前有像谪仙般的温霁意,后有像书生般的弱公子,这大千魔界,还真是无奇不有。
公子一脸愠色,在巷道的苛杂里尤为明显,沉靛色的衣袖上沾了些鲜绿的苔藓,看来在被挟制前也曾挣扎了一番,只可惜强悍的魔卫余多,那人最后还是被束住了。
阴暗的巷道那方传出了女子浅浅的话语,“曼陀城奉氏少主,奉戚吾。
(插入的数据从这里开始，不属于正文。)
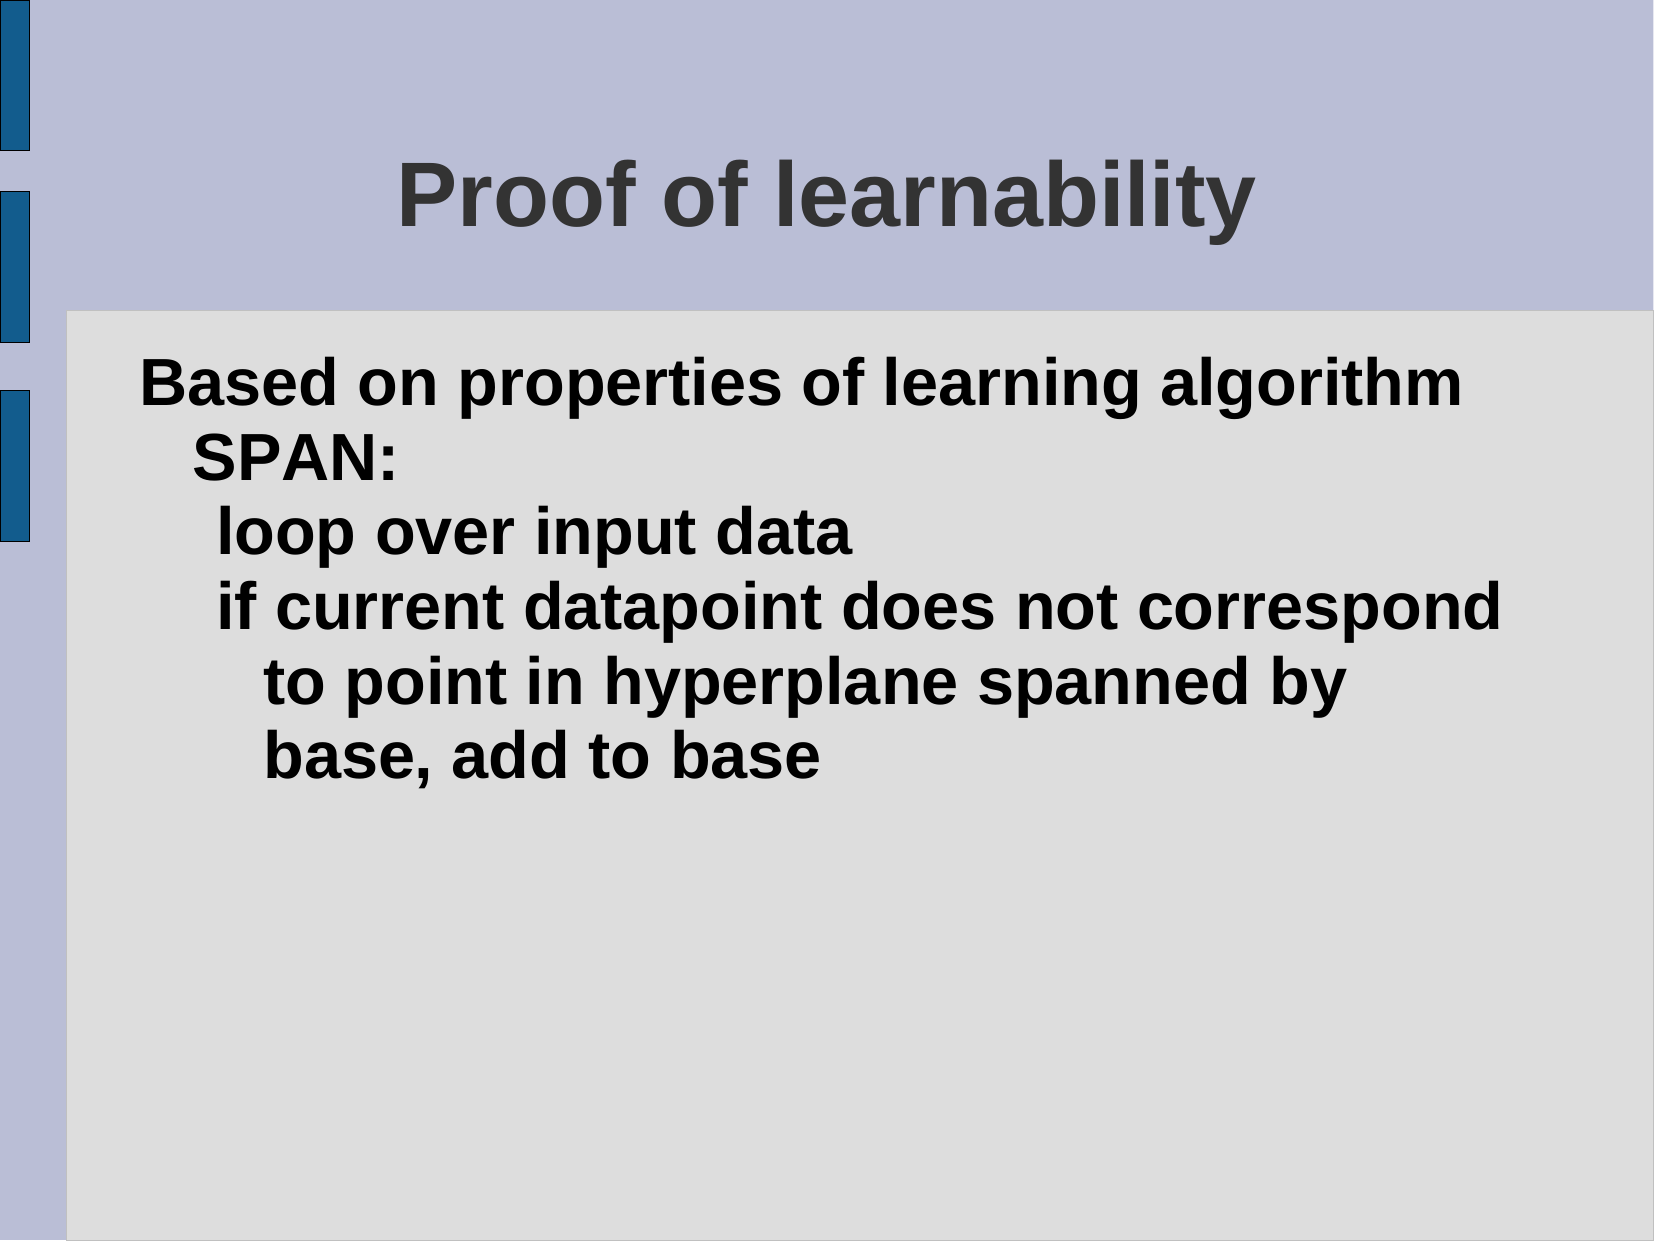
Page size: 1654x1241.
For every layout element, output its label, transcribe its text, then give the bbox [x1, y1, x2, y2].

list Based on properties of learning algorithm SPAN: loop over input data if current datapoint does not correspond to point in hyperplane spanned by base, add to base [121, 344, 1534, 1127]
title Proof of learnability [121, 91, 1534, 299]
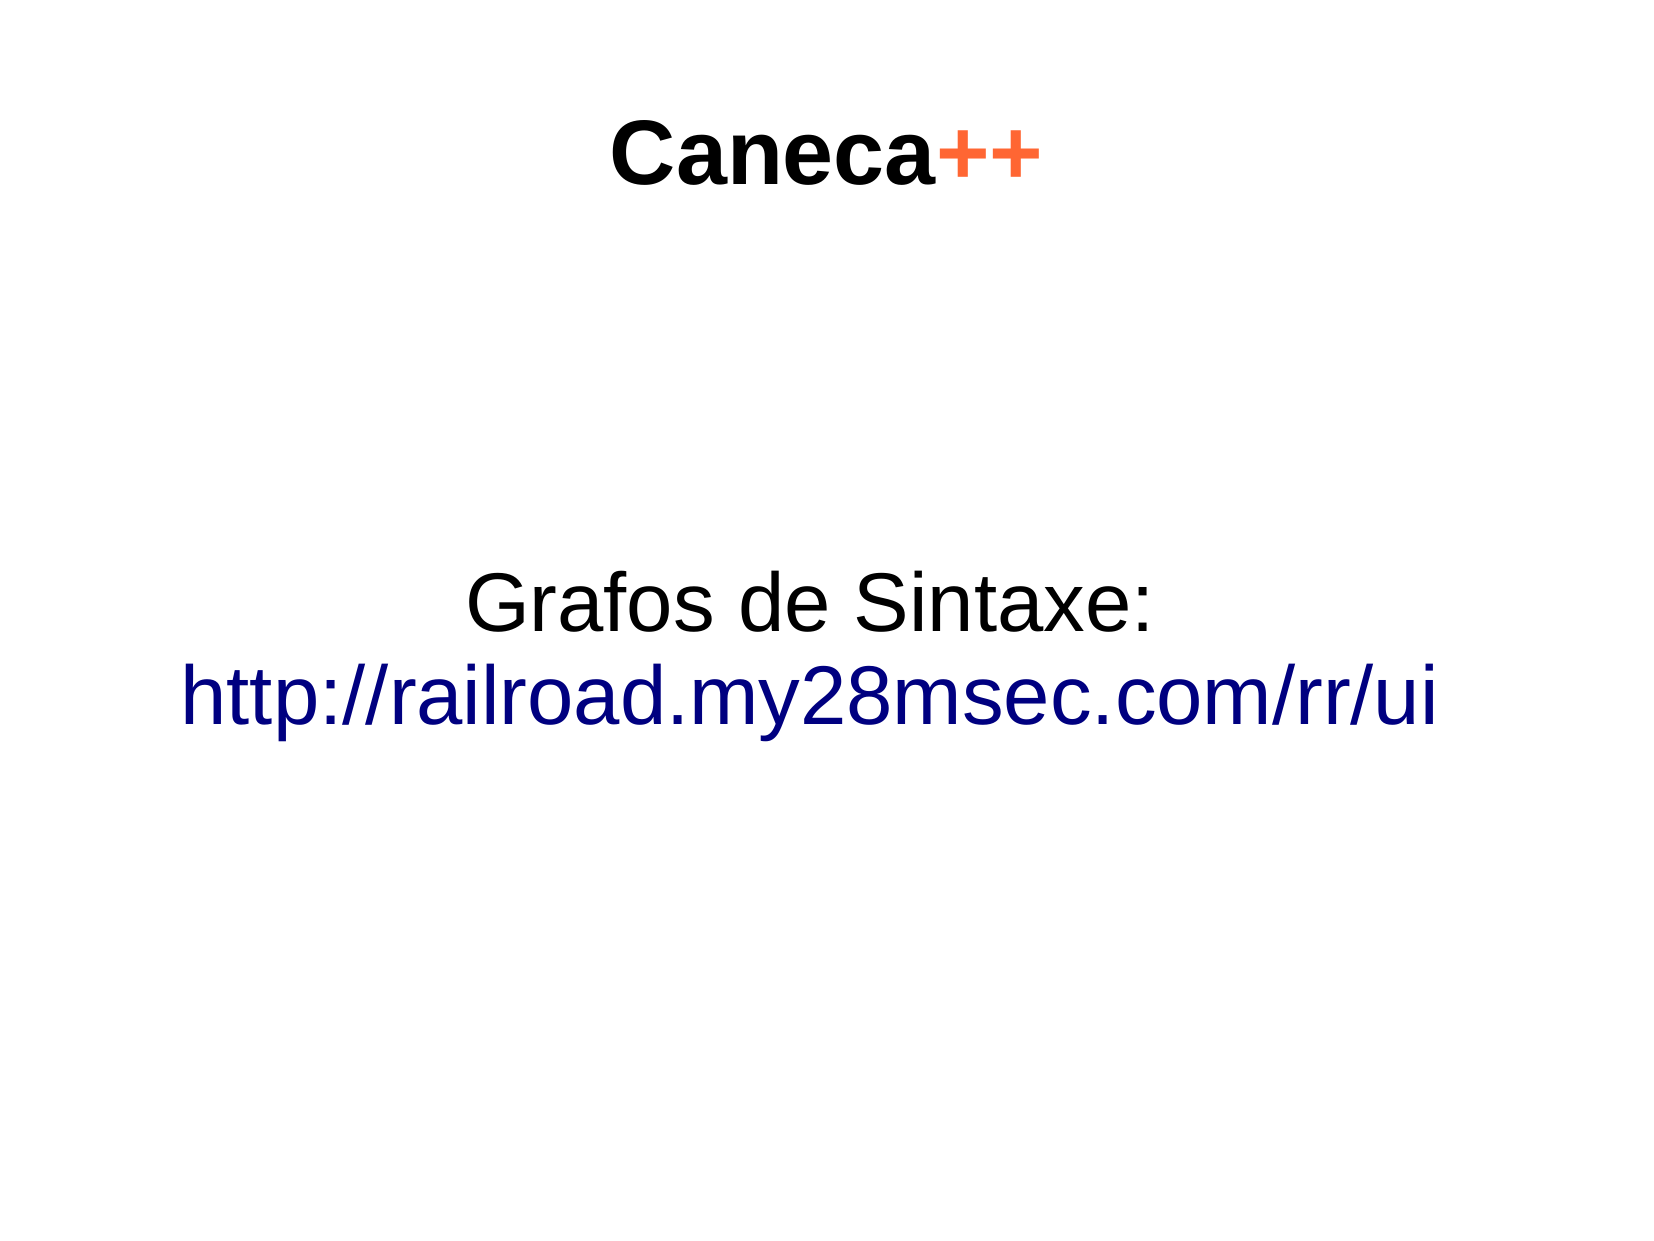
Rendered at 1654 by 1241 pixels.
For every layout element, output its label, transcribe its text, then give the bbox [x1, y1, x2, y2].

”
奉戚吾看向阴暗处,未等女子走出,便道,“既是知晓我的身份,小姐这是作何?”
淡红的群琚最先落入光亮里,随之便是女子巧笑嫣然的模样,虽不及牡丹那般艳冠群芳,却也是如极盛的月季般艳丽无比,她抚了抚鬓边的深色珠玉环钗道,“奉少主问的好生奇怪,本小姐趁你身边无人将你骗到这僻静处,除了心悦你,还能是如何?”
女子娇羞的垂下眉眼,好似被她逼在那处的奉戚吾正与她含情脉脉似的。
看戏的云婠婠恍然大悟,原来魔族的心悦都是来的如此的简单粗暴的,否管谁爱慕谁,强势些便是拿捏住了。
这女子好生大胆,她看的好生带感。
而且女子的戏也演得好,若是她没能听到奉戚吾的呵斥声,这场景妥妥的不就是一对正在幽会的小情侣吗?
虽然地方是简陋了些,人好像也多了些。
云婠婠晃荡着手里的糖葫芦,换了个极为舒服的姿势,今日这好戏她是看定了,比她鎏月戒里放的好几本话本都得劲儿。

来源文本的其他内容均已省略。